Craugastor mexicanus
- Conservation status: Least Concern (IUCN 3.1)

Scientific classification
- Kingdom: Animalia
- Phylum: Chordata
- Class: Amphibia
- Order: Anura
- Family: Craugastoridae
- Genus: Craugastor
- Species: C. mexicanus
- Binomial name: Craugastor mexicanus (Brocchi, 1877)
- Synonyms: Leiuperus mexicanus Brocchi, 1877 ; Eleutherodactylus mexicanus (Brocchi, 1877) ; Microbatrachylus oaxacae Taylor, 1940 "1939" ; Eleutherodactylus oaxacae (Taylor, 1940) ; Microbatrachylus lineatissimus Taylor, 1941 ; Eleutherodactylus lineatissimus (Taylor, 1941) ; Microbatrachylus fuscatus Davis and Dixon, 1957 ; Eleutherodactylus mexicanus fuscatus (Davis and Dixon, 1957) ;

= Craugastor mexicanus =

- Authority: (Brocchi, 1877)
- Conservation status: LC

Species of frog

Craugastor mexicanus is a species of frog in the family Craugastoridae.
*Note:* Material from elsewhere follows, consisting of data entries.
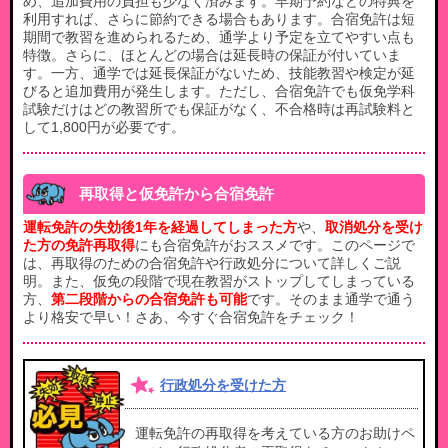
め、追加費用の負担も少なく済みます。早期予約などの特典を
利用すれば、さらに節約できる場合もあります。合宿免許は短
期間で教習を進められるため、通学より予定を立てやすい点も
特徴。さらに、ほとんどの場合は延長時の保証が付いていま
す。一方、通学では延長保証がないため、技能教習や検定が延
びると追加費用が発生します。ただし、合宿免許でも仮免学科
試験だけはどの教習所でも保証がなく、不合格時は再試験料と
して1,800円が必要です。
再取得と仮免許から合宿免許
運転免許の失効後1年を経過してしまった方
や、
取消処分を受け
た方の免許再取得
にも合宿免許がおススメです。このページで
は、再取得のための合宿免許や行政処分について詳しくご説
明。また、仮免の段階で現在教習がストップしてしまっている
方、
第二段階からの合宿免許も可能
です。そのまま通学で通う
より格安で早い！さあ、今すぐ合宿免許をチェック！
行政処分を受けた方
運転免許の再取得を考えている方のお助けペ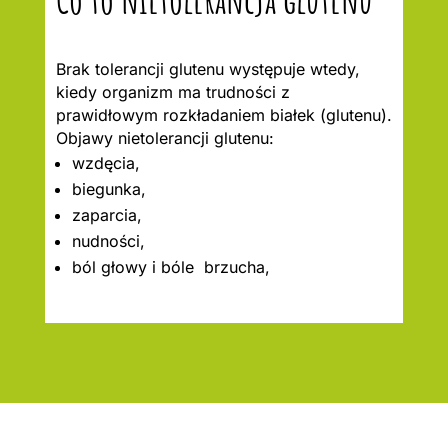
Brak tolerancji glutenu występuje wtedy,
kiedy organizm ma trudności z
prawidłowym rozkładaniem białek (glutenu).
Objawy nietolerancji glutenu:
wzdęcia,
biegunka,
zaparcia,
nudności,
ból głowy i bóle brzucha,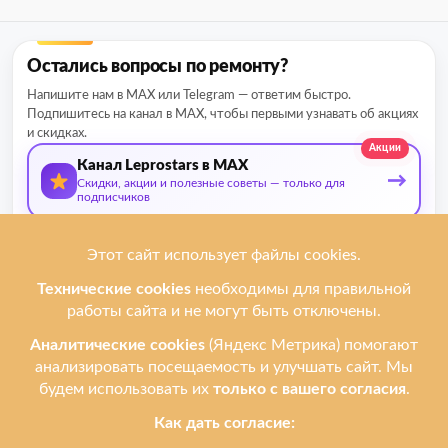
Остались вопросы по ремонту?
Напишите нам в MAX или Telegram — ответим быстро.
Подпишитесь на канал в MAX, чтобы первыми узнавать об акциях
и скидках.
Акции
Канал Leprostars в MAX
→
Скидки, акции и полезные советы — только для
подписчиков
О нас
Мы ремонтируем
Услуги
It is endemic to eastern Mexico and occurs in the states of Oaxaca, Puebla, Hidalgo, and Veracruz. It is a common species inhabiting tropical wet and semi-deciduous forest, pine-oak montane forest, and montane cloud forest at elevations of 700–3420 m above sea level. Although it is adaptable to habitat disturbance, loss of cloud forest is a potential threat to it. Also chytridiomycosis can have negative impacts. It is present in a number of protected areas, including Cofre de Perote National Park, Tehuacán-Cuicatlán Biosphere Reserve, and Cuenca Hidrográfica Río Necaxa.